[Dataset records]
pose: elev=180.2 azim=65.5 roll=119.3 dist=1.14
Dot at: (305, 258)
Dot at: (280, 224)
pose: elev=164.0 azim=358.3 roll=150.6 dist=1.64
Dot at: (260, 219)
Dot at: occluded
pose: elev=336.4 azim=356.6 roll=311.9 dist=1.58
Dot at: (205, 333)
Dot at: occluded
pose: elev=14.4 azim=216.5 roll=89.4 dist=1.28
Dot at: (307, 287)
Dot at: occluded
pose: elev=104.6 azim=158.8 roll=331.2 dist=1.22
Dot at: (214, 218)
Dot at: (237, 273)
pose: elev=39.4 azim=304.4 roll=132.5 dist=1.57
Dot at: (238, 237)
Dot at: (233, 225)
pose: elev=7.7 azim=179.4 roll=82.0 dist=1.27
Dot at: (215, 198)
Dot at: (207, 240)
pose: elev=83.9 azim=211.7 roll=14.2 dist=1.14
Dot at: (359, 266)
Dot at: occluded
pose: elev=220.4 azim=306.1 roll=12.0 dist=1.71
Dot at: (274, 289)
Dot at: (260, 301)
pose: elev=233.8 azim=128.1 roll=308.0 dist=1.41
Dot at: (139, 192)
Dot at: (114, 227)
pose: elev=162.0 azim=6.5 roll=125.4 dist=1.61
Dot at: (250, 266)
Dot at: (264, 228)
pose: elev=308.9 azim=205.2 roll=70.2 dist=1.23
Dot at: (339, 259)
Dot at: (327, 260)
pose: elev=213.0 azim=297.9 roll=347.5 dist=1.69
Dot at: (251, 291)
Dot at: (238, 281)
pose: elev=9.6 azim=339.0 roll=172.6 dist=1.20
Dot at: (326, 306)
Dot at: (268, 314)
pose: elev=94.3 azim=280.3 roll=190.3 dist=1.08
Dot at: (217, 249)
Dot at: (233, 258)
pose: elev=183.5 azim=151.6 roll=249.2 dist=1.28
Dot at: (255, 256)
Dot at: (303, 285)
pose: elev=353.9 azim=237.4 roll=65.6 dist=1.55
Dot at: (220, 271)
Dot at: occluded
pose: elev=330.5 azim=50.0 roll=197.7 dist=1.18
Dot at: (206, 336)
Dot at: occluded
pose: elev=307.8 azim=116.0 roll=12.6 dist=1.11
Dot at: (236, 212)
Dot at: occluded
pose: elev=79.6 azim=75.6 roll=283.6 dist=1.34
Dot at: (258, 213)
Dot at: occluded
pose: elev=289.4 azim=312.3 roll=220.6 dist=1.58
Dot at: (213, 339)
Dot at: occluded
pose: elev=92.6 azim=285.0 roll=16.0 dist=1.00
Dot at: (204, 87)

## PROBLEM TO SOLVE
Reproduce the rows above verbatim, every line of each row in its original order.

## OUTPUT OF THE TASK
pose: elev=180.2 azim=65.5 roll=119.3 dist=1.14
Dot at: (305, 258)
Dot at: (280, 224)
pose: elev=164.0 azim=358.3 roll=150.6 dist=1.64
Dot at: (260, 219)
Dot at: occluded
pose: elev=336.4 azim=356.6 roll=311.9 dist=1.58
Dot at: (205, 333)
Dot at: occluded
pose: elev=14.4 azim=216.5 roll=89.4 dist=1.28
Dot at: (307, 287)
Dot at: occluded
pose: elev=104.6 azim=158.8 roll=331.2 dist=1.22
Dot at: (214, 218)
Dot at: (237, 273)
pose: elev=39.4 azim=304.4 roll=132.5 dist=1.57
Dot at: (238, 237)
Dot at: (233, 225)
pose: elev=7.7 azim=179.4 roll=82.0 dist=1.27
Dot at: (215, 198)
Dot at: (207, 240)
pose: elev=83.9 azim=211.7 roll=14.2 dist=1.14
Dot at: (359, 266)
Dot at: occluded
pose: elev=220.4 azim=306.1 roll=12.0 dist=1.71
Dot at: (274, 289)
Dot at: (260, 301)
pose: elev=233.8 azim=128.1 roll=308.0 dist=1.41
Dot at: (139, 192)
Dot at: (114, 227)
pose: elev=162.0 azim=6.5 roll=125.4 dist=1.61
Dot at: (250, 266)
Dot at: (264, 228)
pose: elev=308.9 azim=205.2 roll=70.2 dist=1.23
Dot at: (339, 259)
Dot at: (327, 260)
pose: elev=213.0 azim=297.9 roll=347.5 dist=1.69
Dot at: (251, 291)
Dot at: (238, 281)
pose: elev=9.6 azim=339.0 roll=172.6 dist=1.20
Dot at: (326, 306)
Dot at: (268, 314)
pose: elev=94.3 azim=280.3 roll=190.3 dist=1.08
Dot at: (217, 249)
Dot at: (233, 258)
pose: elev=183.5 azim=151.6 roll=249.2 dist=1.28
Dot at: (255, 256)
Dot at: (303, 285)
pose: elev=353.9 azim=237.4 roll=65.6 dist=1.55
Dot at: (220, 271)
Dot at: occluded
pose: elev=330.5 azim=50.0 roll=197.7 dist=1.18
Dot at: (206, 336)
Dot at: occluded
pose: elev=307.8 azim=116.0 roll=12.6 dist=1.11
Dot at: (236, 212)
Dot at: occluded
pose: elev=79.6 azim=75.6 roll=283.6 dist=1.34
Dot at: (258, 213)
Dot at: occluded
pose: elev=289.4 azim=312.3 roll=220.6 dist=1.58
Dot at: (213, 339)
Dot at: occluded
pose: elev=92.6 azim=285.0 roll=16.0 dist=1.00
Dot at: (204, 87)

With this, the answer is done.